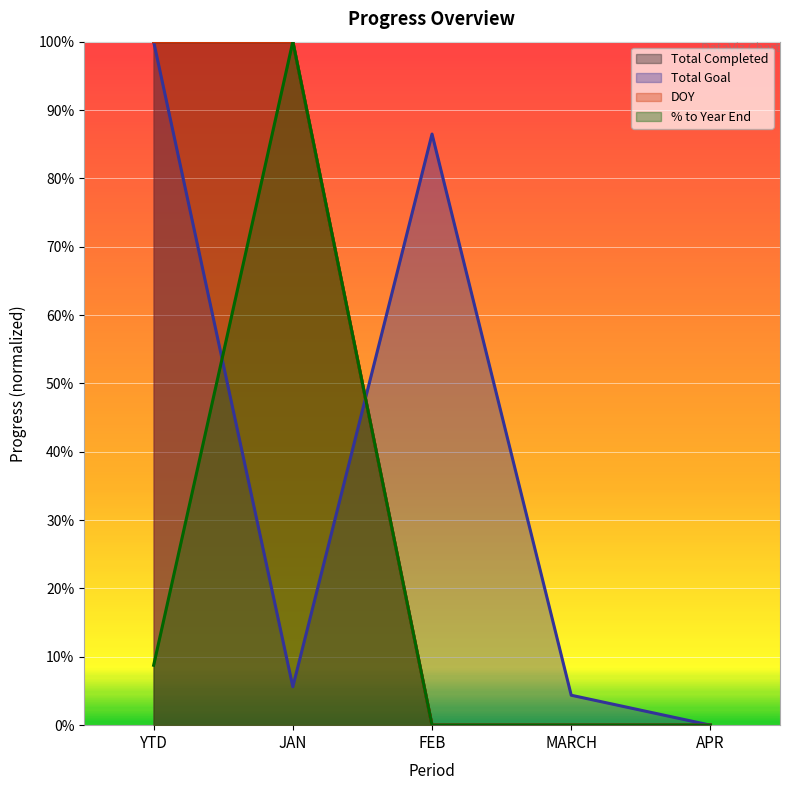

The % to Year End series shows 0.0 at APR. True or false?

True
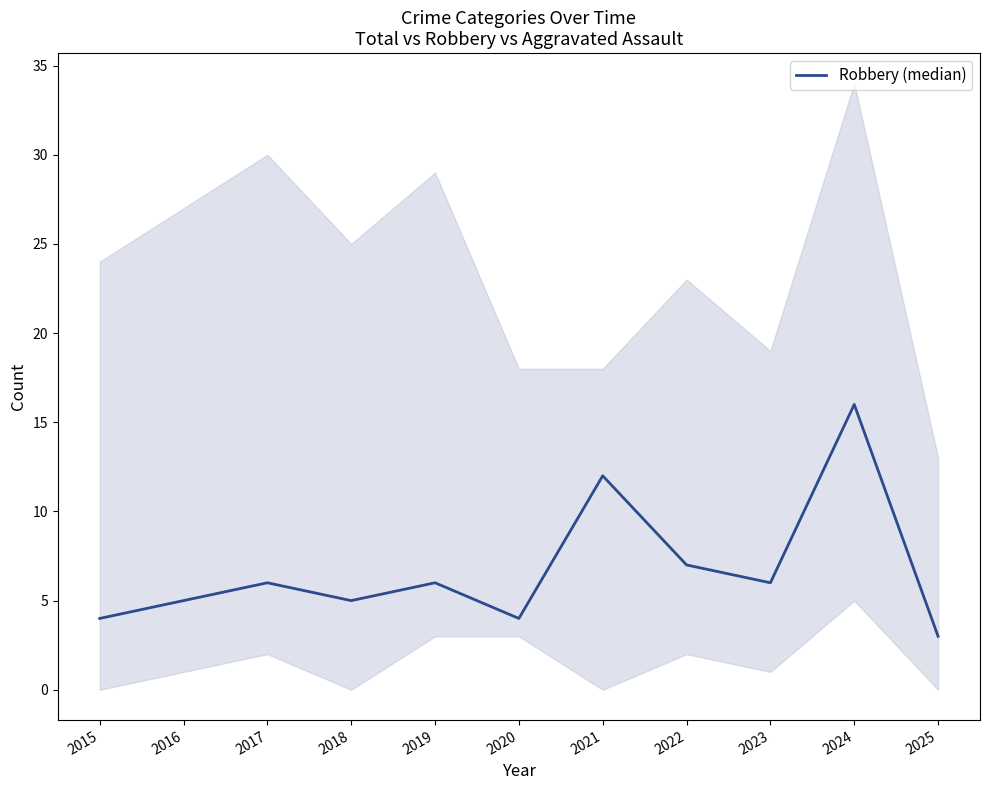

At which category does the chart reach its peak across all series?

2024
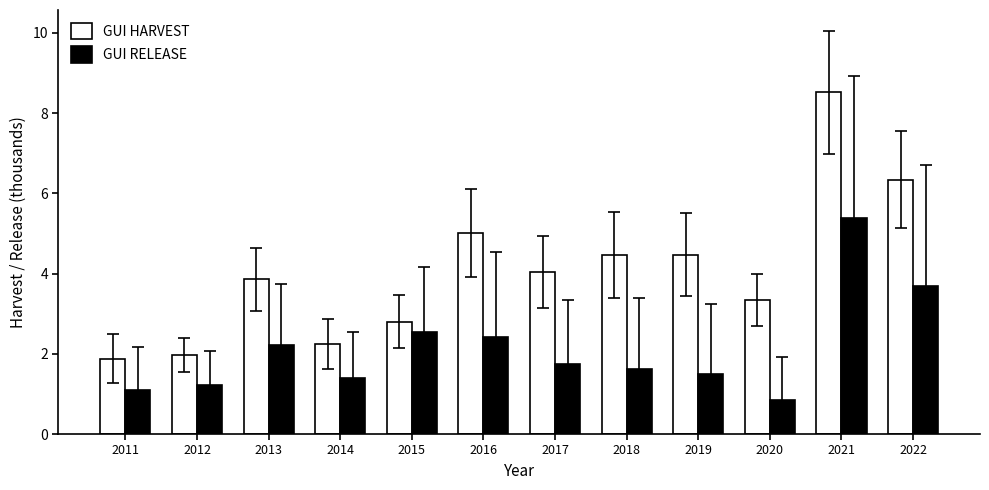

At which label does GUI HARVEST first exceed 4?

2016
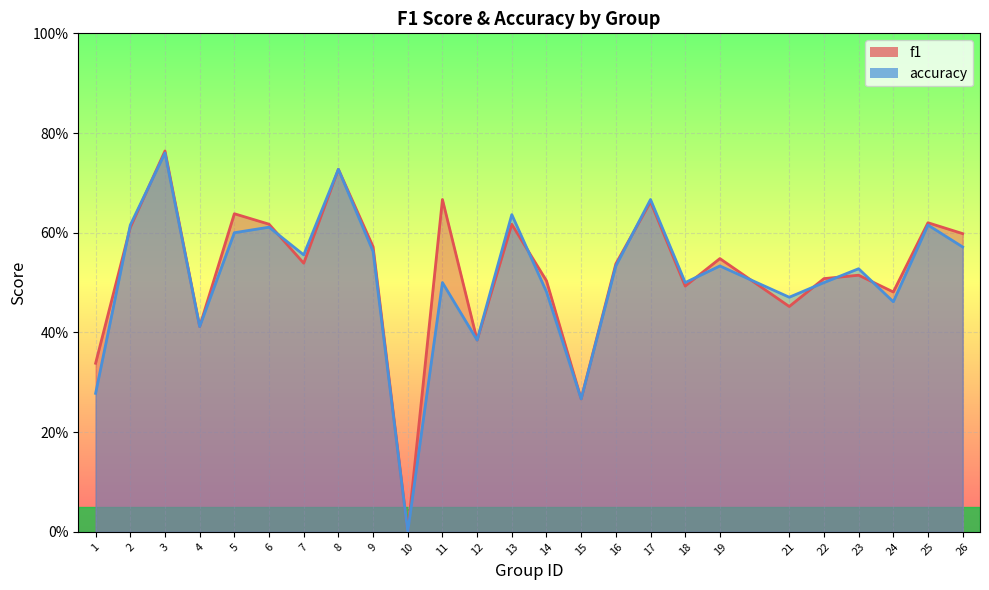

What is the difference between the maximum and minimum values in the accuracy series?

0.8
_ _ _
Required action: Reproduce every line of the listing above verbatim, omitting the pictures.

Output of the exercise:
The % to Year End series shows 0.0 at APR. True or false?

True

At which category does the chart reach its peak across all series?

2024

At which label does GUI HARVEST first exceed 4?

2016

What is the difference between the maximum and minimum values in the accuracy series?

0.8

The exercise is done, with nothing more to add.